▸ **SELECTED EXTRACT**
● ● ●

I have tried two Web servers -- the WebMaster Starter Kit (WSK) [11] from Enterprise Integration Technologies (EIT) on a Silicon Graphics Indy running Unix, and HTTPD [3], written by Bob Denny, on a small Dell PC running Microsoft Windows 3.1. Both are distributed at no cost to single users.{footnote 2}

WSK installation is guided by a series of Web pages. The first is a form asking for a few values like your email address and operating system. Next you are told to create a WSK subdirectory, the software is downloaded to that directory, and you run "sh" to unpack it. You are also given the option of downloading some utilities, like a utilization analysis program. In five minutes you have a home page that can be accessed by anyone with a Web browser anywhere in the world.

This foreshadows electronic software distribution. The WSK is free, but it would be easy to integrate charging, registration, and upgrades. Support could also be provided on-line, with remote technicians accessing customer machines. EIT will market their software distribution system, and for a comprehensive discussion of current commercial developments in electronic software distribution, see [13].

There are versions of the WSK for most commercial unix platforms, and for Linux, an Intel-based, public domain unix named for its author, Linus Torvalds. There is an ambitious Linux developer community (for example, software to execute Windows applications is under way), and it is supported in active news groups. If you know unix, Linux on a PC would be an excellent platform for a low-cost Web server.

Linux is free on the Internet, but buying a CD-ROM is more convenient. Morse Telecommunications bundles ready-to-run binaries, 300 megabytes of compressed source code, TCP/IP, X- Window, compilers, interpreters, applications, even games on a CD-ROM. The package also includes a printed manual and 30 days technical support. A minimal installation takes only 7 MB, and can reside in the DOS file system. The bulk of the software remains on the CD-ROM drive.

Bob Denny's HTTPD is for Windows, not Unix, and is a bit harder to install than the WSK. You download it, and unpack it, creating a directory structure. A few minor modifications must be made to your autoexec.bat and win.ini files, and you are ready to go. Within an hour (mostly spent reading on-line documentation), I was up and running.

● ● ●

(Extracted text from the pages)
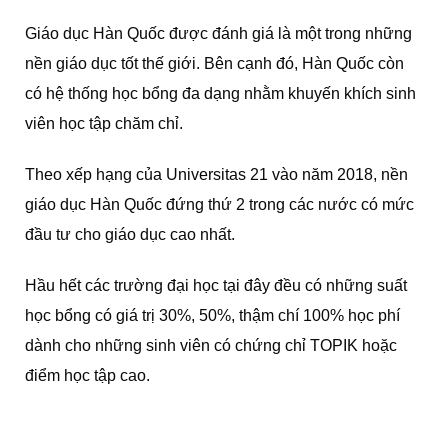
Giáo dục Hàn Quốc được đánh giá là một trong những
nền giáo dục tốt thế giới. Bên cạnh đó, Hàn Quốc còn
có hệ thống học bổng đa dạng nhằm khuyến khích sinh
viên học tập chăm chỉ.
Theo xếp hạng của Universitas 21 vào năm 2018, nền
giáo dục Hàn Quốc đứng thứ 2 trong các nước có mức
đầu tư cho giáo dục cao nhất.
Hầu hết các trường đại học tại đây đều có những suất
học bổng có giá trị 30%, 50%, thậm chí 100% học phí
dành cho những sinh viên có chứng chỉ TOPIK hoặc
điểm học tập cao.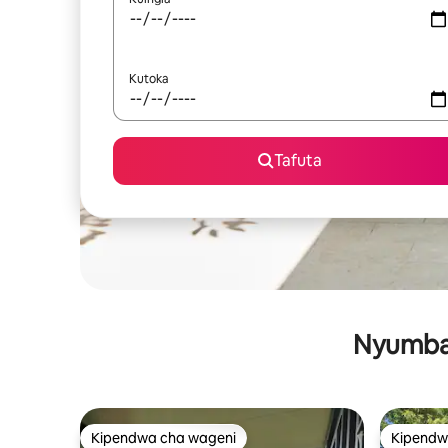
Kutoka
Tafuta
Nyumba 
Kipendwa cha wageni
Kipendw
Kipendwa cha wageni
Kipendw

● ● ●

▸ **INSTRUCTIONS TO FOLLOW**
Please state how much space a minimal Linux installation needs, according to the Web server text. The listing has nothing to do with the Web server text.

▸ **YOUR SOLUTION**
7 MB